The framework begins with token-level probability distributions from a pretrained language model, which assign mass to a fixed vocabulary (typically 50K–250K tokens). Rather than directly using these token probabilities as surprisal, the authors define a principled mapping to higher-level units through marginalization. Given a target unit (e.g., a word composed of multiple subword tokens), they sum or integrate the probability mass assigned by the model to all token sequences that realize that unit. The surprisal of the unit is then −log of this marginalized probability. The framework handles ambiguous unit boundaries (common in tokenization) by either summing over all valid token segmentations or selecting the highest-probability segmentation depending on the theoretical choice. This produces unit-level surprisal values that are theoretically grounded in the model's actual probability distribution, not post-hoc approximations.

Production Impact

For engineers building psycholinguistic evaluation pipelines or cognitive modeling systems, this framework eliminates a significant source of subtle errors in how surprisal metrics are computed. Instead of relying on heuristic procedures (e.g., summing log-probabilities of subword tokens), you can now implement a standard, mathematically principled computation that works consistently across different model tokenizers and unit definitions. This is particularly valuable when comparing pretrained models with different tokenization schemes—BERT-style WordPiece, GPT-style BPE, SentencePiece—since the framework makes such comparisons reliable. Integration cost is moderate: you need a clean implementation of marginalization over token sequences, which is straightforward given a model's token probabilities and a tokenizer. The latency impact is minimal for single-pass inference, though computing marginalizations over large alternative segmentations could add overhead in high-throughput scenarios; this can be mitigated through caching.

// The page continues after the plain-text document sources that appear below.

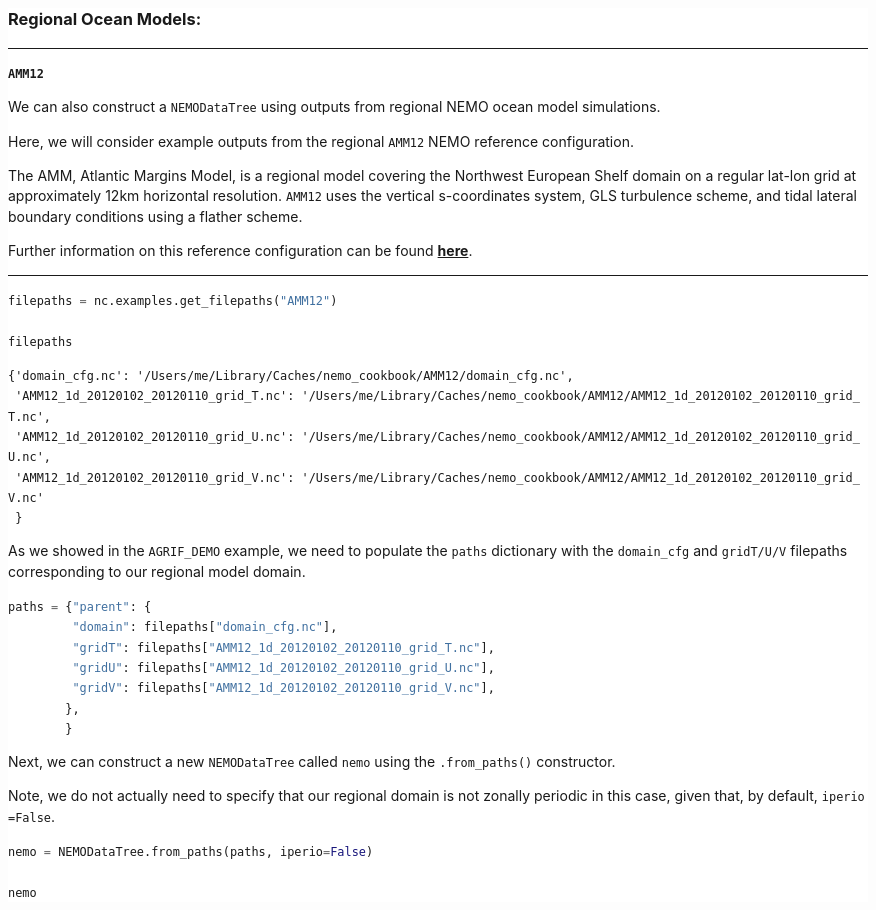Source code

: ### **Regional Ocean Models:**

---

**`AMM12`**

We can also construct a `NEMODataTree` using outputs from regional NEMO ocean model simulations.

Here, we will consider example outputs from the regional `AMM12` NEMO reference configuration.

The AMM, Atlantic Margins Model, is a regional model covering the Northwest European Shelf domain on a regular lat-lon grid at approximately 12km horizontal resolution. `AMM12` uses the vertical s-coordinates system, GLS turbulence scheme, and tidal lateral boundary conditions using a flather scheme.

Further information on this reference configuration can be found [**here**](https://sites.nemo-ocean.io/user-guide/cfgs.html#amm12).

---

```python
filepaths = nc.examples.get_filepaths("AMM12")

filepaths
```

```
{'domain_cfg.nc': '/Users/me/Library/Caches/nemo_cookbook/AMM12/domain_cfg.nc',
 'AMM12_1d_20120102_20120110_grid_T.nc': '/Users/me/Library/Caches/nemo_cookbook/AMM12/AMM12_1d_20120102_20120110_grid_T.nc',
 'AMM12_1d_20120102_20120110_grid_U.nc': '/Users/me/Library/Caches/nemo_cookbook/AMM12/AMM12_1d_20120102_20120110_grid_U.nc',
 'AMM12_1d_20120102_20120110_grid_V.nc': '/Users/me/Library/Caches/nemo_cookbook/AMM12/AMM12_1d_20120102_20120110_grid_V.nc'
 }
```
As we showed in the `AGRIF_DEMO` example, we need to populate the `paths` dictionary with the `domain_cfg` and `gridT/U/V` filepaths corresponding to our regional model domain.

```python
paths = {"parent": {
         "domain": filepaths["domain_cfg.nc"],
         "gridT": filepaths["AMM12_1d_20120102_20120110_grid_T.nc"],
         "gridU": filepaths["AMM12_1d_20120102_20120110_grid_U.nc"],
         "gridV": filepaths["AMM12_1d_20120102_20120110_grid_V.nc"],
        },
        }
```

Next, we can construct a new `NEMODataTree` called `nemo` using the `.from_paths()` constructor.

Note, we do not actually need to specify that our regional domain is not zonally periodic in this case, given that, by default, `iperio=False`.

```python
nemo = NEMODataTree.from_paths(paths, iperio=False)

nemo
```
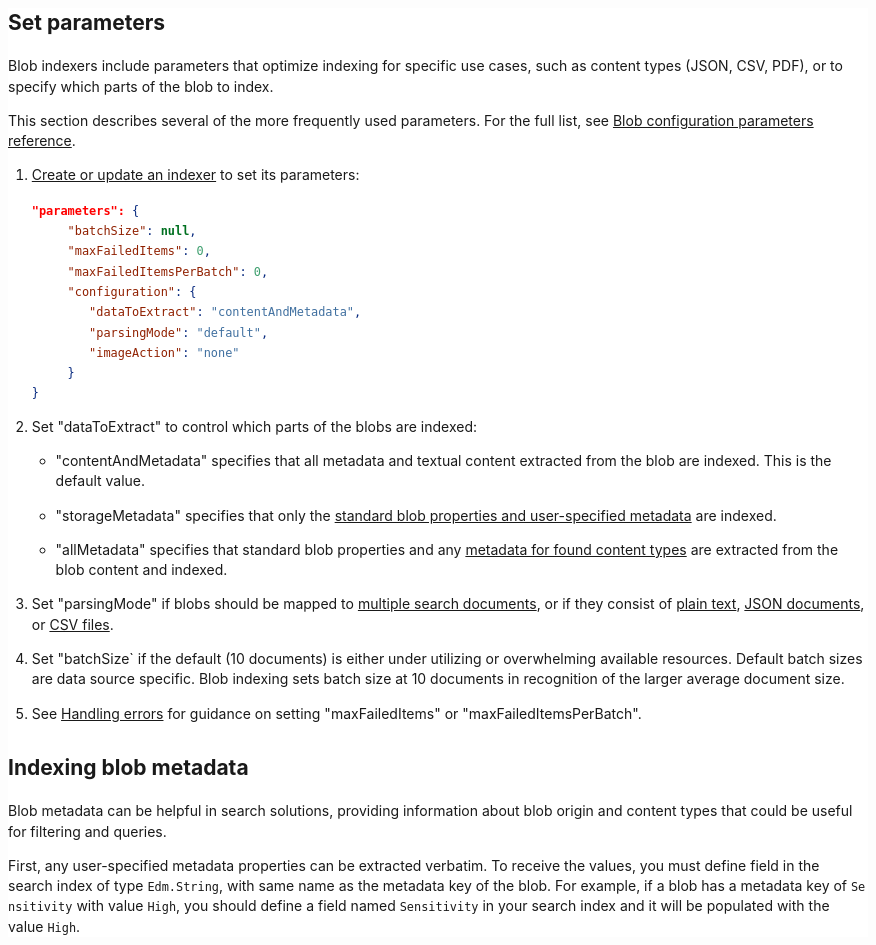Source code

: <a name="PartsOfBlobToIndex"></a>

## Set parameters

Blob indexers include parameters that optimize indexing for specific use cases, such as content types (JSON, CSV, PDF), or to specify which parts of the blob to index.

This section describes several of the more frequently used parameters. For the full list, see [Blob configuration parameters reference](/rest/api/searchservice/create-indexer#blob-configuration-parameters).

1. [Create or update an indexer](/rest/api/searchservice/create-indexer) to set its parameters:

   ```json
   "parameters": {
        "batchSize": null,
        "maxFailedItems": 0,
        "maxFailedItemsPerBatch": 0,
        "configuration": {
           "dataToExtract": "contentAndMetadata",
           "parsingMode": "default",
           "imageAction": "none"
        }
   }
   ```

1. Set "dataToExtract" to control which parts of the blobs are indexed:

   + "contentAndMetadata" specifies that all metadata and textual content extracted from the blob are indexed. This is the default value.

   + "storageMetadata" specifies that only the [standard blob properties and user-specified metadata](../storage/blobs/storage-blob-container-properties-metadata.md) are indexed.

   + "allMetadata" specifies that standard blob properties and any [metadata for found content types](search-blob-metadata-properties.md) are extracted from the blob content and indexed.

1. Set "parsingMode" if blobs should be mapped to [multiple search documents](search-howto-index-one-to-many-blobs.md), or if they consist of [plain text](search-howto-index-plaintext-blobs.md), [JSON documents](search-howto-index-json-blobs.md), or [CSV files](search-howto-index-csv-blobs.md).

1. Set "batchSize` if the default (10 documents) is either under utilizing or overwhelming available resources. Default batch sizes are data source specific. Blob indexing sets batch size at 10 documents in recognition of the larger average document size. 

1. See [Handling errors](#handling-errors) for guidance on setting "maxFailedItems" or "maxFailedItemsPerBatch".

<a name="indexing-blob-metadata"></a>

## Indexing blob metadata

Blob metadata can be helpful in search solutions, providing information about blob origin and content types that could be useful for filtering and queries. 

First, any user-specified metadata properties can be extracted verbatim. To receive the values, you must define field in the search index of type `Edm.String`, with same name as the metadata key of the blob. For example, if a blob has a metadata key of `Sensitivity` with value `High`, you should define a field named `Sensitivity` in your search index and it will be populated with the value `High`.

Limitations and When Not to Use This

The paper assumes access to a tractable token-level probability distribution, which may be expensive or impossible to obtain for very large models running on distributed inference systems where only beam-search outputs are cached. The framework also requires specifying a principled unit inventory in advance; it does not address how to select the 'correct' linguistic unit of analysis, which remains a theoretical question in cognitive science. Computing marginalizations over all possible token segmentations can be exponential in unit length if not carefully implemented, and the paper does not provide detailed algorithmic guidance on efficient marginalization for long sequences or ambiguous tokenizations. Finally, the work is evaluated primarily in the psycholinguistic domain; its applicability to other NLP evaluation tasks (machine translation, parsing, etc.) where surprisal matters is not explored.

Research Context

This work builds directly on decades of surprisal-theory research in psycholinguistics, starting with Hale (2001) and Levy (2008), which established that reading times and processing difficulty correlate with model-predicted surprisal. Recent work (e.g., Wilcox et al. 2023) has shown that pretrained neural language models' surprisal values predict human reading times, but these studies glossed over the unit-alignment problem. The paper formalizes what practitioners had been doing informally, filling a gap between theoretical cognitive modeling and practical implementation with modern tokenized models. This opens avenues for more rigorous benchmarking of language models against human processing data and for developing better theories of how neural architectures align with human linguistic cognition.